INSTRUCTIONS FOR THE TASK:
Report every line below that holds the word "family".

DATASET RECORDS:
--------------------------------

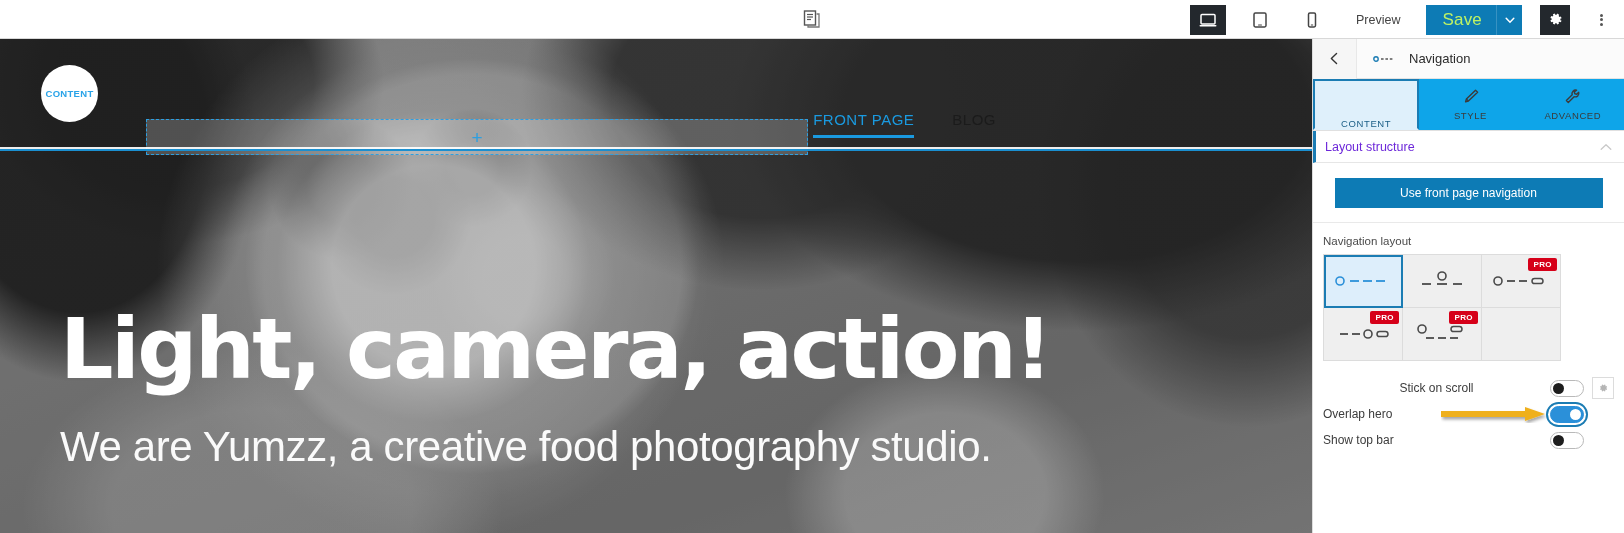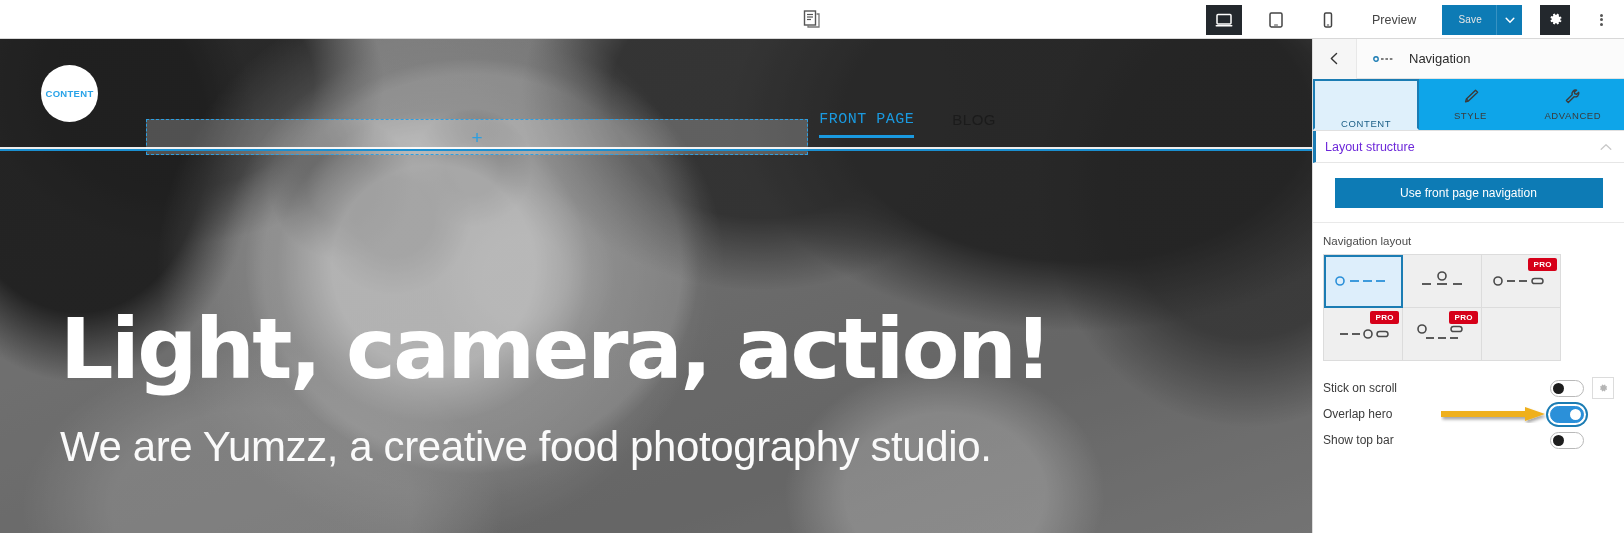--- a/index.html
+++ b/index.html
@@ -51,7 +51,7 @@
     cursor: pointer;
   }
   .save-label {
-    color: #e5e5e5; font-size: 10px; padding: 0 14px 0 16px;
+    color: #bef264; font-size: 17px; padding: 0 14px 0 16px;
     line-height: 30px; letter-spacing: .2px;
   }
   .save-caret {

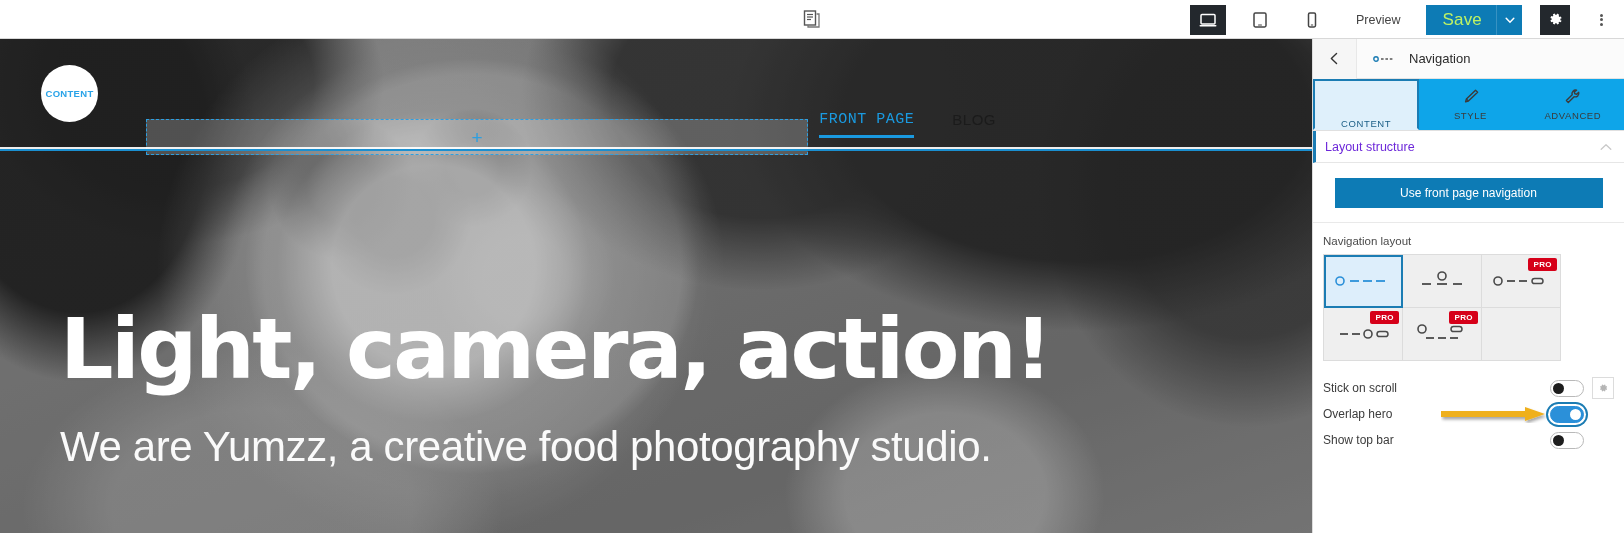--- a/index.html
+++ b/index.html
@@ -141,7 +141,7 @@
     color: #1b1b1b; font-family: "Liberation Sans", sans-serif;
     padding-bottom: 8px;
   }
-  .nav-link.active { color: #1a9ae0; font-family: Liberation Mono, monospace; }
+  .nav-link.active { color: #1a9ae0; }
   .nav-link.active::after {
     content: ""; display: block; height: 3px; background: #1a9ae0;
     margin-top: 7px;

--------------------------------

ANSWER TO THIS TASK:
     color: #1b1b1b; font-family: "Liberation Sans", sans-serif;
-  .nav-link.active { color: #1a9ae0; font-family: Liberation Mono, monospace; }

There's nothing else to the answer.